I try very hard to conduct myself in a respectable fashion when representing my employer in public. Most of the time, I’m successful. There are even people who believe I’m a mature professional.
But then the risqué romance author inside me can’t help herself. It happened a few times during the two-day conference I attended last week.
The first sign of trouble occurred during a raffle preceding the keynote speaker. As audience members whipped out their tickets and waited for the numbers to be read, the guy behind me began cheering quietly for himself.
“Come on, me!”
Only he didn’t really pause for the comma. I laughed so hard I dropped my raffle ticket in my tea. A colleague watched as I fished it out and licked it.
“What?” I asked. “I have to see if I win.”
She shook her head. “You’re a winner, all right.”
I managed to stay on my good behavior the rest of the day, and was actually feeling pretty proud of myself when I got to the evening cocktail party at a nearby restaurant. There was a lovely buffet table adorned with gourds and other autumn produce, and I wanted to know if it was real. I was stroking an especially large squash when I noticed the guy next to me wearing an odd expression.
“Sorry,” I said, drawing my hand back. “I shouldn’t fondle phallic-looking vegetables in public.”
The guy looked startled. “I wasn't thinking that at all.”
But since I'd introduced the idea and he was obviously thinking it now, it seemed wise for me to step away from the squash, polish off my drink, and make my escape with only one person believing I'm a raging pervert.
The following morning, I attended a presentation on search engine optimization. The room was packed, and everyone scribbled notes as the instructor paced the front of the room.
“For ten dollars,” he said as he held up a bill, “can anyone tell me the number one keyword people search online?”
I shot out of my chair. “Porn!”
Everyone turned and stared.
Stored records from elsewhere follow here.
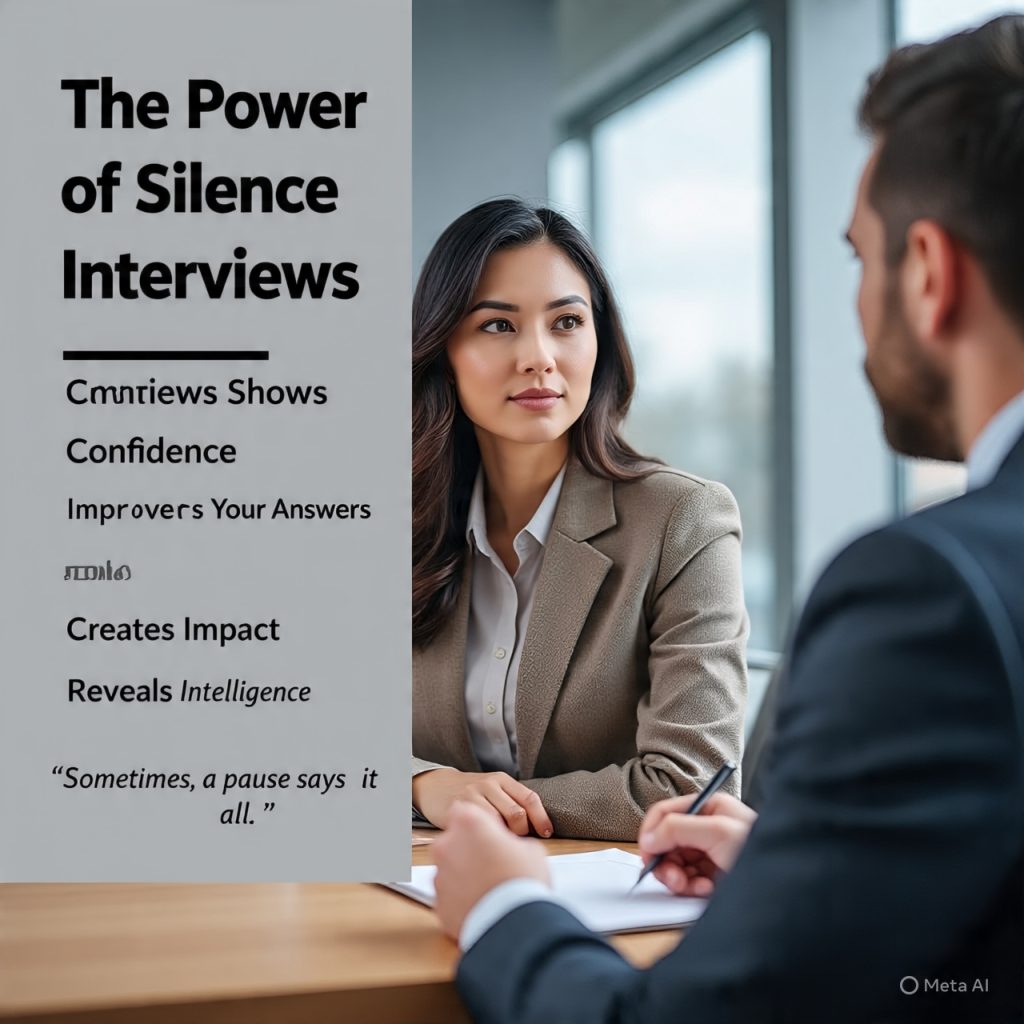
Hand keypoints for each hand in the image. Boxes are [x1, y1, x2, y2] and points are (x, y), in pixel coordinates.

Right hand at [413, 768, 552, 836]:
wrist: (437, 787)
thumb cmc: (471, 795)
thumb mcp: (493, 792)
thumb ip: (511, 804)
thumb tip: (537, 831)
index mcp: (502, 780)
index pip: (529, 798)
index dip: (541, 818)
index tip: (546, 833)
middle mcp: (489, 784)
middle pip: (518, 815)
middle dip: (522, 834)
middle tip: (515, 843)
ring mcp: (473, 795)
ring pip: (500, 824)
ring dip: (504, 840)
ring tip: (500, 846)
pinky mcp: (459, 808)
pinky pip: (480, 828)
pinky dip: (487, 840)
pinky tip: (484, 844)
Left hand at [433, 801, 550, 939]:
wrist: (514, 923)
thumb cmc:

I sat back down, feeling fifty pairs of eyes on me as all my colleagues speculated how I happened to be allowed out in public.
The instructor laughed. “Um, no. Good guess though.”
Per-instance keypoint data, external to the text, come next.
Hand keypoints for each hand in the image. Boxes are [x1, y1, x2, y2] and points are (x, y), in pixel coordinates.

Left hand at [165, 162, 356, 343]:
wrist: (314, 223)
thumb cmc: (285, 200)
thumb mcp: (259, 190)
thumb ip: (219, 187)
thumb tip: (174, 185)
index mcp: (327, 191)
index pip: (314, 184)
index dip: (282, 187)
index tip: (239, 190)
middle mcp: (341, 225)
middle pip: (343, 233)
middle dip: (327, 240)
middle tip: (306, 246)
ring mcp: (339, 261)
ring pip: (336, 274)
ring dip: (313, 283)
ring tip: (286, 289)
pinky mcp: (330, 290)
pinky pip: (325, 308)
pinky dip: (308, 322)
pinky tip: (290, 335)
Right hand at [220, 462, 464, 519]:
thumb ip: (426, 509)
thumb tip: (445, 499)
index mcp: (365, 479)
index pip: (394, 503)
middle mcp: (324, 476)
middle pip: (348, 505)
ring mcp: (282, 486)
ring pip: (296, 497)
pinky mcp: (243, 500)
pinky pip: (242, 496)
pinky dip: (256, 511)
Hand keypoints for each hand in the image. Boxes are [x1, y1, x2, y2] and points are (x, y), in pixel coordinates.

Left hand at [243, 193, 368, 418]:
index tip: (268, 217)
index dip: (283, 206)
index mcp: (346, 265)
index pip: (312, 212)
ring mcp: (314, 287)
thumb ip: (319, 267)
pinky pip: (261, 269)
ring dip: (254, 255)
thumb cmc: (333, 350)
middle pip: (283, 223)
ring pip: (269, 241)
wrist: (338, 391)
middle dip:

By the time afternoon rolled around, fatigue started to set in. The advantage of being able to fall asleep anytime, anywhere is that you seldom grapple with insomnia.
The disadvantage is that you end up doing the Jello-neck head bob whenever you find yourself in a warm room with the drone of someone’s voice lulling you to dreamland. When I snapped awake at one point and discovered a puddle of drool on my lap, it seemed like a good time to excuse myself.
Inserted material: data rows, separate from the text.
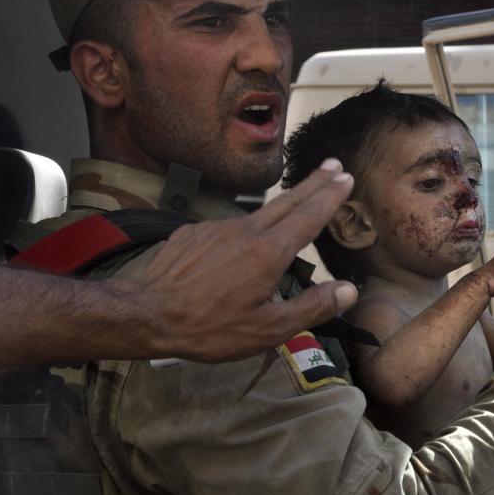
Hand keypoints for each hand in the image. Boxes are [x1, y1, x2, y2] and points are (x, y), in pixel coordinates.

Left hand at [135, 159, 357, 361]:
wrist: (145, 314)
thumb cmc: (209, 327)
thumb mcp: (267, 330)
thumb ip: (311, 308)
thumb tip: (348, 290)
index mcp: (268, 252)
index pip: (308, 216)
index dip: (329, 195)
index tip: (345, 176)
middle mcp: (245, 230)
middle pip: (287, 201)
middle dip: (313, 182)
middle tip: (333, 164)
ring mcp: (215, 227)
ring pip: (255, 216)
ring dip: (278, 208)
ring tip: (289, 212)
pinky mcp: (193, 232)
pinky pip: (225, 231)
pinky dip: (239, 235)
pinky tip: (234, 253)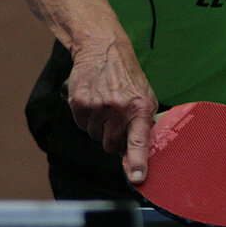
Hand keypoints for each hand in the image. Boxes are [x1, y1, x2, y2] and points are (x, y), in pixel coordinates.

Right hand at [65, 39, 158, 183]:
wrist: (103, 48)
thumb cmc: (127, 76)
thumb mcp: (145, 97)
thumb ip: (143, 125)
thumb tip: (137, 156)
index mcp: (141, 108)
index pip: (139, 141)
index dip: (137, 162)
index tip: (136, 178)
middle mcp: (119, 108)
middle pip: (111, 145)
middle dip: (112, 138)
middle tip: (116, 119)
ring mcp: (98, 106)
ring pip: (95, 137)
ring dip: (99, 127)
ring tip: (105, 104)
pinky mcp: (79, 103)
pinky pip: (82, 126)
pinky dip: (86, 118)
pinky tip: (93, 101)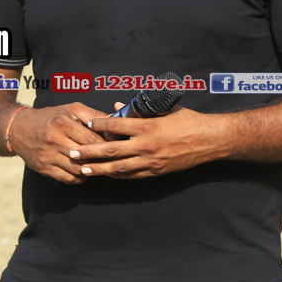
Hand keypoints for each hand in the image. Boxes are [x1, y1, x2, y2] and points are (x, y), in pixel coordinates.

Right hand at [11, 103, 108, 183]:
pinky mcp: (43, 168)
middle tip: (110, 158)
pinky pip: (68, 178)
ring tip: (98, 165)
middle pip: (85, 156)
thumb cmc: (51, 117)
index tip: (114, 147)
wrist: (19, 128)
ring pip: (78, 170)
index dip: (105, 145)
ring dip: (90, 169)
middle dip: (99, 158)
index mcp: (62, 123)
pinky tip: (84, 171)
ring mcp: (47, 156)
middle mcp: (54, 140)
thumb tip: (114, 121)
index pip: (91, 139)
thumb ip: (94, 115)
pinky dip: (79, 177)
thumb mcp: (72, 109)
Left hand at [70, 105, 220, 178]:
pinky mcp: (156, 171)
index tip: (86, 123)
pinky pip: (132, 175)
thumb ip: (141, 109)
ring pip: (118, 167)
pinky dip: (117, 175)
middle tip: (72, 152)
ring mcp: (151, 161)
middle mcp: (146, 145)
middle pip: (110, 149)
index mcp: (148, 126)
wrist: (209, 140)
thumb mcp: (165, 109)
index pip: (116, 125)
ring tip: (82, 169)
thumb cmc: (189, 120)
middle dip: (89, 152)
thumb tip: (119, 105)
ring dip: (98, 168)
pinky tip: (106, 174)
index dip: (99, 124)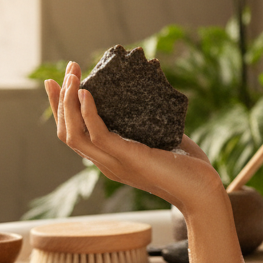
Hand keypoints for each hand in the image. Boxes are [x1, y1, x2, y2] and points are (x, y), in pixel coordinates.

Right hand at [45, 62, 225, 216]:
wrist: (203, 191)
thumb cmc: (188, 166)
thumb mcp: (161, 137)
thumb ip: (148, 121)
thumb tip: (148, 92)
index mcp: (110, 159)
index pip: (74, 134)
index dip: (61, 109)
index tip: (59, 82)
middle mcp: (106, 163)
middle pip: (66, 133)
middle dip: (60, 100)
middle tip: (67, 71)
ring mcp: (114, 163)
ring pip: (74, 134)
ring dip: (68, 103)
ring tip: (72, 77)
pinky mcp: (128, 158)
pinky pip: (98, 135)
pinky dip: (88, 113)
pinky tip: (88, 93)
My brain needed fuel and my iPhone needed a charge, so I meandered to a nearby restaurant where a good friend was waiting tables. She set me up at the bar with a steaming plate of flatbread and a good glass of wine and plugged in my iPhone charger behind the counter.
I had to eat fast since another presentation was starting soon, so I gobbled the food, paid the bill, and looked around for someone to retrieve my phone.
No one was in sight.
I could see where the cord snaked to the other side of the counter, so I hitched up my dress and boosted myself onto the bar. I was just yanking the plug out of the outlet when my friend and the bartender reappeared.
I slid back across the bar and planted my butt on my stool, trying to look innocent. The bartender’s expression suggested I may have just flashed my underwear at the cluster of unsuspecting businessmen enjoying happy hour behind me. My friend smiled at him.
“It’s OK, she’s a friend of mine,” she offered.
I tugged down the hem of my dress and shoved my iPhone back in my purse. “There are moments you probably don’t want to advertise that.”
Have you done anything to embarrass yourself or your employer in the last week? Please share so I’m not alone.
Oh, and in case you’re still wondering about the top searched keyword, it’s “quote.” As in “insurance quote,” not “porn quote,” though clearly we can all agree the latter would be more interesting.